L.A. Cetto wines — and those of neighboring wineries like Monte Xanic and Barón Balché — often end up on both sides of the border, purchased by restaurants and store owners, including in Arizona, looking to pair Mexican food with Mexican wine. L.A. Cetto exports about 35 percent of all its wine, Sandoval said.

The spike in wine tourism started a couple of years ago. It was after the region experienced its worst bouts of violence, spearheaded by powerful cartels moving drugs and people across the border. Concerts by popular artists were scheduled around Baja California, and celebrity chefs from Mexico decided to open up restaurants in Tijuana and San Diego. The region’s tacos are some of the most well-known around the world. A new fusion cuisine, “Baja Med,” was created using the seafood and produce of the coastal cities.

“This area is now known on an international level,” said Arcelia Velasco, a visitor from Ensenada. “They don’t have to be afraid to come visit.”

Regional wine became a natural fit with these new ventures. Now, the L.A. Cetto winery can see up to 3,000 visitors on a busy day during the Holy Week or spring break periods.

“This is hard business when you work in a restaurant or vineyard, because the vacations or holidays are the days they most need you to work,” Sandoval said. “Since I entered this career, they told me … ‘Forget all the holidays.'”

For tourists, the L.A. Cetto experience is “choose your own adventure.” You can decide what selection of wines you would like to taste: traditional, reserve or premium. You can reserve a tour of the fermentation and aging rooms (where hundreds of oak barrels — some tagged by mischievous visitors — hold some of the finer wines for up to 25 months). You can secure the terrace for a wedding proposal, as someone did the day before my visit. Or if you’re there at the right time of the year, you can watch a traditional bullfight in their ring, overlooking the vineyards. There is also the boutique, where you can purchase most all the wines produced by the winery.
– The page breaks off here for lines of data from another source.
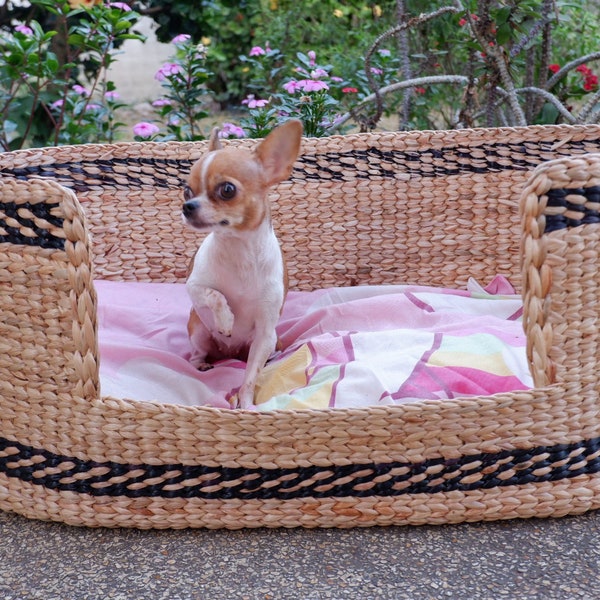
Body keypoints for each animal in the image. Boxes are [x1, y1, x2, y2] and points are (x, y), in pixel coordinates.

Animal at [182, 118, 304, 408]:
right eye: (186, 190)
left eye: (227, 190)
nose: (187, 206)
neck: (239, 251)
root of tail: (229, 352)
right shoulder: (194, 287)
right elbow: (215, 294)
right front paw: (226, 319)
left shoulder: (264, 335)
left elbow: (250, 377)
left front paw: (247, 404)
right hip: (197, 330)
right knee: (196, 354)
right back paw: (202, 363)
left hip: (271, 341)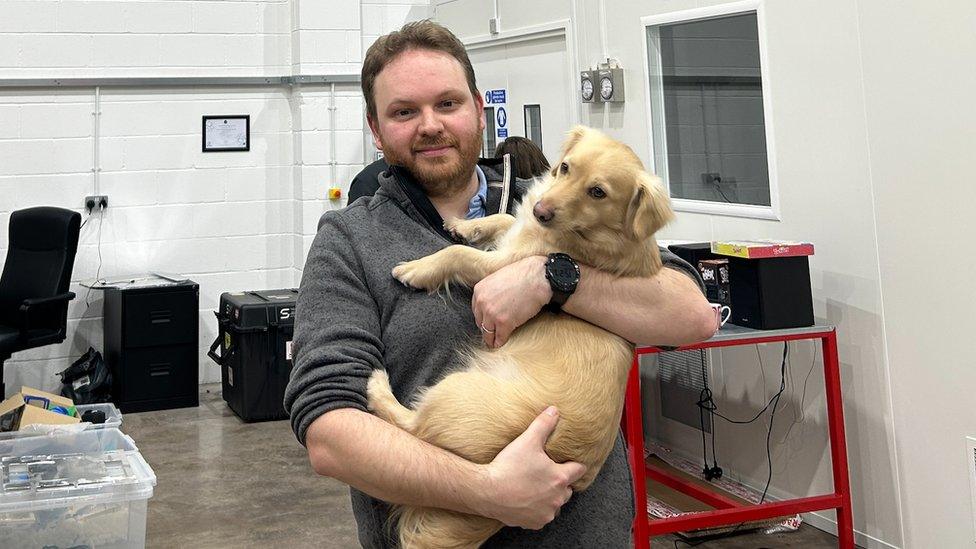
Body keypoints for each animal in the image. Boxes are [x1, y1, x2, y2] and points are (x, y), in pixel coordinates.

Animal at [364, 126, 672, 544]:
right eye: (564, 168)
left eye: (598, 192)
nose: (542, 211)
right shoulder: (514, 233)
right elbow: (500, 219)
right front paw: (465, 224)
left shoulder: (502, 266)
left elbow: (459, 254)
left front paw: (419, 268)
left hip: (456, 392)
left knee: (411, 426)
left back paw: (378, 385)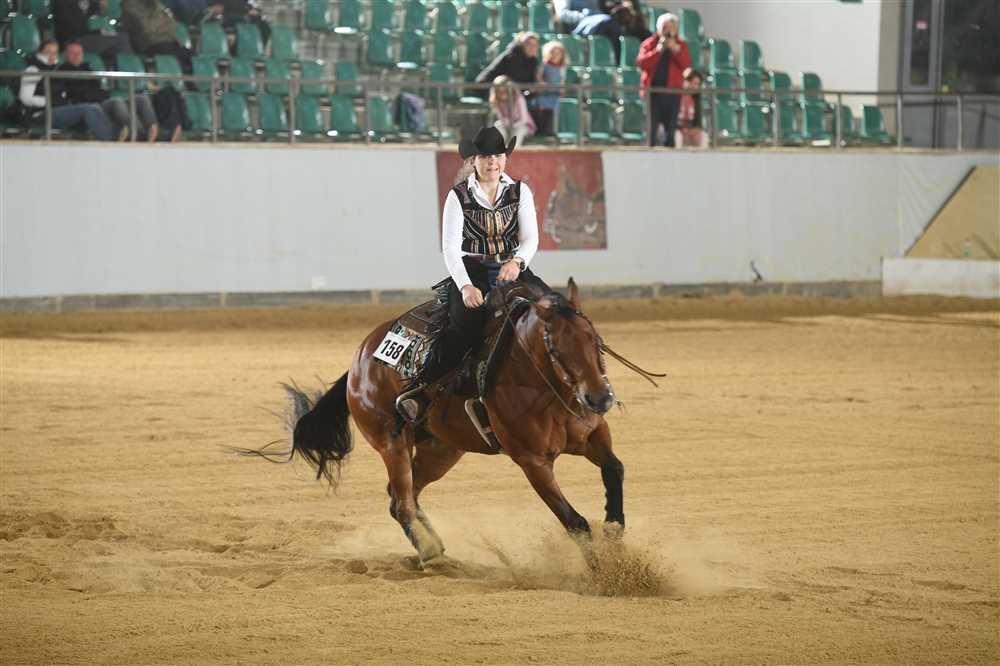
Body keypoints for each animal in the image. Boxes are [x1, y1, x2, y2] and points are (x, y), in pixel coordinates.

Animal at [242, 278, 663, 564]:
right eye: (555, 348)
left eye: (594, 338)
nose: (600, 397)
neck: (538, 381)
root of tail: (358, 363)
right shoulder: (533, 462)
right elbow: (574, 521)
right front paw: (608, 573)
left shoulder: (594, 435)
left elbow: (615, 469)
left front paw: (614, 527)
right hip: (391, 442)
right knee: (402, 502)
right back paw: (430, 553)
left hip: (440, 450)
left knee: (402, 496)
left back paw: (436, 545)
This may come off as elegant on paper, but Sandoval stresses that L.A. Cetto is trying to appeal to even the most casual of wine drinkers. You could find an L.A. Cetto bottle of traditional cabernet sauvignon for $6 or $7 dollars at a Walmart along the border, for instance.
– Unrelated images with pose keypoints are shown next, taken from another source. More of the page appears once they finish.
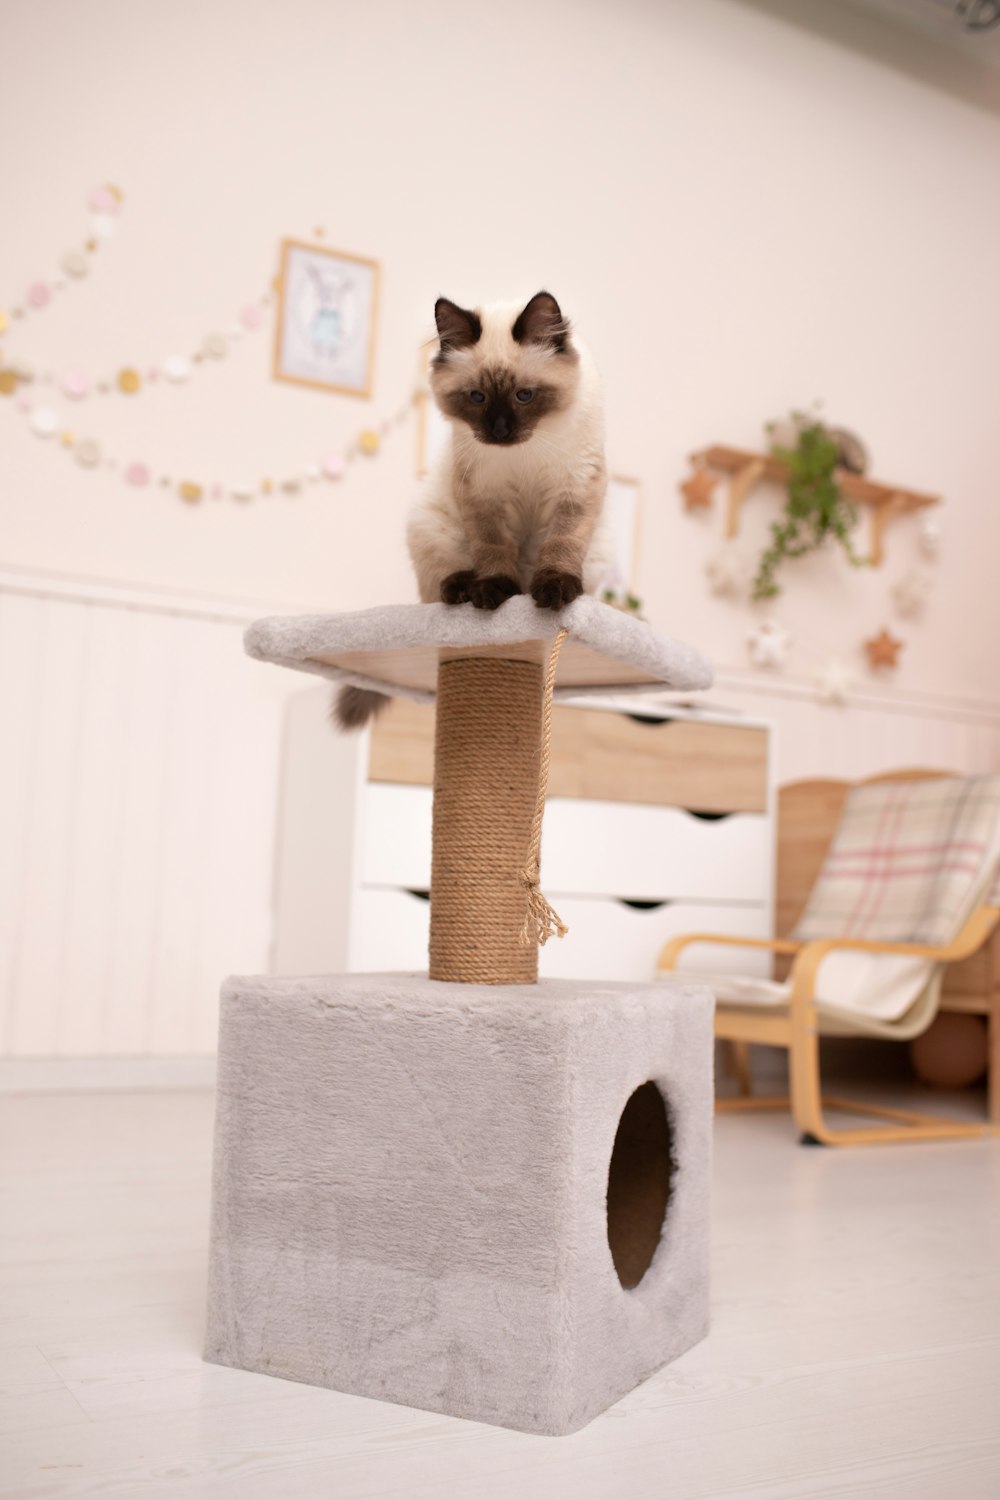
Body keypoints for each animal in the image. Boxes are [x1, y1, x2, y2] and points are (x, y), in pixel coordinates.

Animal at [335, 289, 611, 729]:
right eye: (477, 398)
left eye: (523, 395)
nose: (499, 430)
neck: (523, 454)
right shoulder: (484, 498)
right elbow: (493, 550)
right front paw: (495, 592)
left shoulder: (574, 490)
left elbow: (560, 546)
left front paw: (551, 592)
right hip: (431, 524)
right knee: (443, 585)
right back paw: (468, 591)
“We have a really huge production of wines, and that can let us make the prices more affordable,” Sandoval said. “That’s the philosophy of our winery.”

The tourists come from all across Mexico, from as far as Sinaloa and as close as Ensenada. In San Ysidro in the United States, hotel brochures advertise Valle de Guadalupe and other wineries in San Diego. Sandoval and his colleagues recount stories of drunk spring breakers exiting their tour bus at L.A. Cetto, beer cans in hand, after visiting dozens of other wineries in the Wine Route.
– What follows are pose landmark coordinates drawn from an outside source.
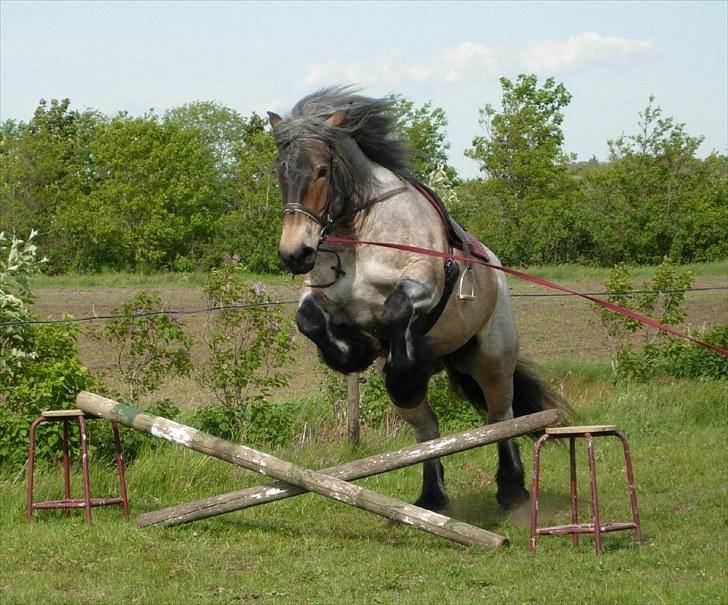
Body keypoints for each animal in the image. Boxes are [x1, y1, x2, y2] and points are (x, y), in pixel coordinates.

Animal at [268, 87, 556, 512]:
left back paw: (511, 488)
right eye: (280, 173)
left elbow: (396, 310)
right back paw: (432, 497)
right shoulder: (319, 292)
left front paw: (401, 368)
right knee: (428, 432)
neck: (362, 232)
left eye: (321, 170)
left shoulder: (424, 281)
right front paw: (354, 351)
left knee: (501, 415)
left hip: (492, 359)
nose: (294, 253)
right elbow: (309, 320)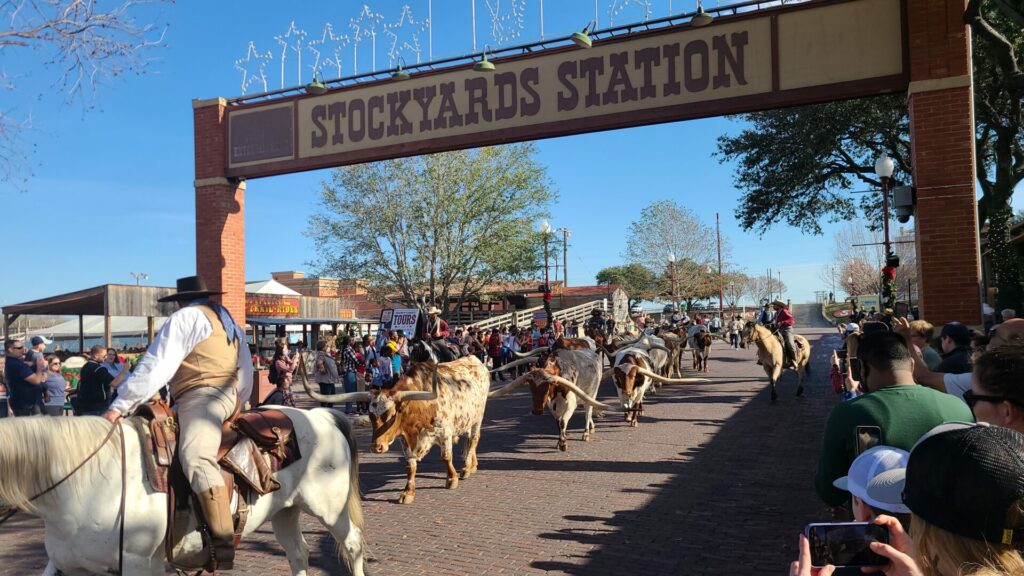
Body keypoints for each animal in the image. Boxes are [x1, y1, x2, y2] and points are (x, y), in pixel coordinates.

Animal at [0, 405, 368, 569]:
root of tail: (321, 414)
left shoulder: (137, 565)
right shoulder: (66, 565)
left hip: (330, 510)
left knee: (352, 546)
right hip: (286, 512)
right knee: (297, 553)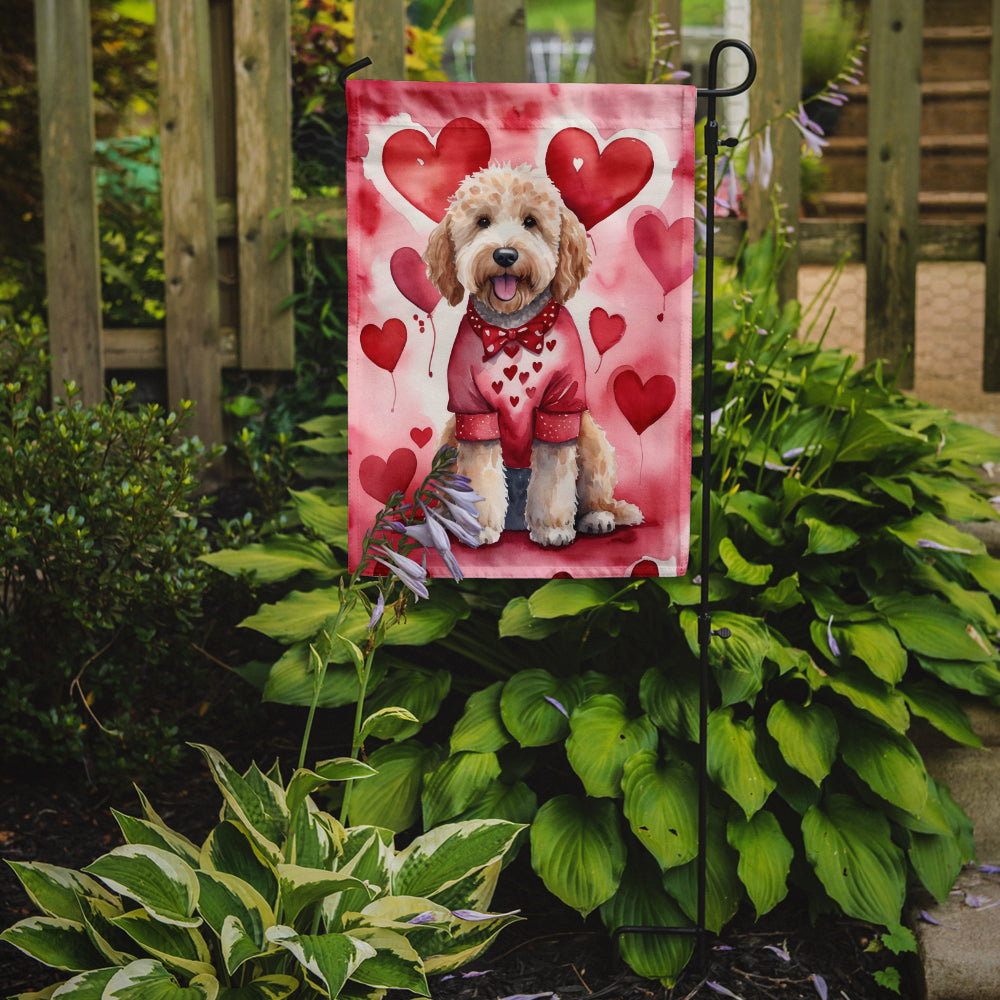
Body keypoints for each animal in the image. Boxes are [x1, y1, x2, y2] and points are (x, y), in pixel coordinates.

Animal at [422, 163, 640, 548]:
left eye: (530, 221)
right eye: (482, 221)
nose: (505, 255)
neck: (513, 334)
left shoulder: (559, 410)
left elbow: (554, 479)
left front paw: (553, 529)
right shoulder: (474, 414)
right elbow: (481, 475)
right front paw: (481, 529)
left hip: (592, 438)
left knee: (598, 496)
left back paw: (597, 517)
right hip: (448, 442)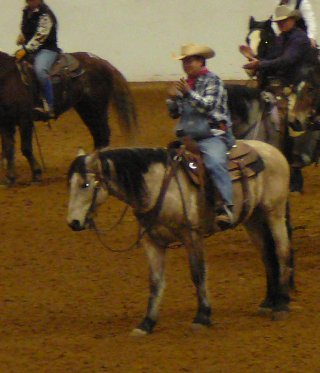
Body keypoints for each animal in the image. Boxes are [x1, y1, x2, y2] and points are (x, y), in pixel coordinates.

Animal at [0, 50, 136, 185]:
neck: (8, 78)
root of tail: (103, 62)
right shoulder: (6, 122)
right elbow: (8, 148)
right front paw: (10, 178)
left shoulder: (25, 120)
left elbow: (26, 149)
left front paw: (36, 175)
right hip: (85, 109)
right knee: (99, 136)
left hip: (96, 107)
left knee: (102, 135)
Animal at [66, 140, 294, 334]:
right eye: (70, 185)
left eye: (85, 185)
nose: (73, 223)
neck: (159, 186)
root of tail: (272, 150)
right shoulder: (152, 242)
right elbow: (155, 281)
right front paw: (146, 323)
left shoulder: (191, 235)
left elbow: (198, 274)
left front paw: (202, 317)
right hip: (253, 220)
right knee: (267, 257)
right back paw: (268, 303)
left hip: (274, 213)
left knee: (282, 252)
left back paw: (281, 306)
For the Mexican tourists, these experiences are shifting the image of Baja California from one shadowed by the previous decade’s violence to one looking to a brighter future.

“I think that many of the tourists here … will spread the word that everything is much more calm,” said Ismael Velazquez, a visitor from Ensenada. “It’s not like before. The situation from before is improving. The fear is going away.”

Yolanda Godoy, who traveled from Tijuana in one of the tour buses, believes the Valle de Guadalupe brings nothing but positive effects to Baja California.

“We have many beautiful things in this region,” she said. “It’s not just negative things. We also want to show the beautiful things we have.”

For Sandoval, working at the local wineries is a chance to share a unique piece of Mexican culture, as well as to enjoy the tranquility that comes with isolation.

“The first days you start working here you’re amazed about all the beautiful views, but then it becomes common,” he said. “There’s a lot of people that are sitting in an office instead of viewing this landscape between all the mountains. I’m starting to feel really small.”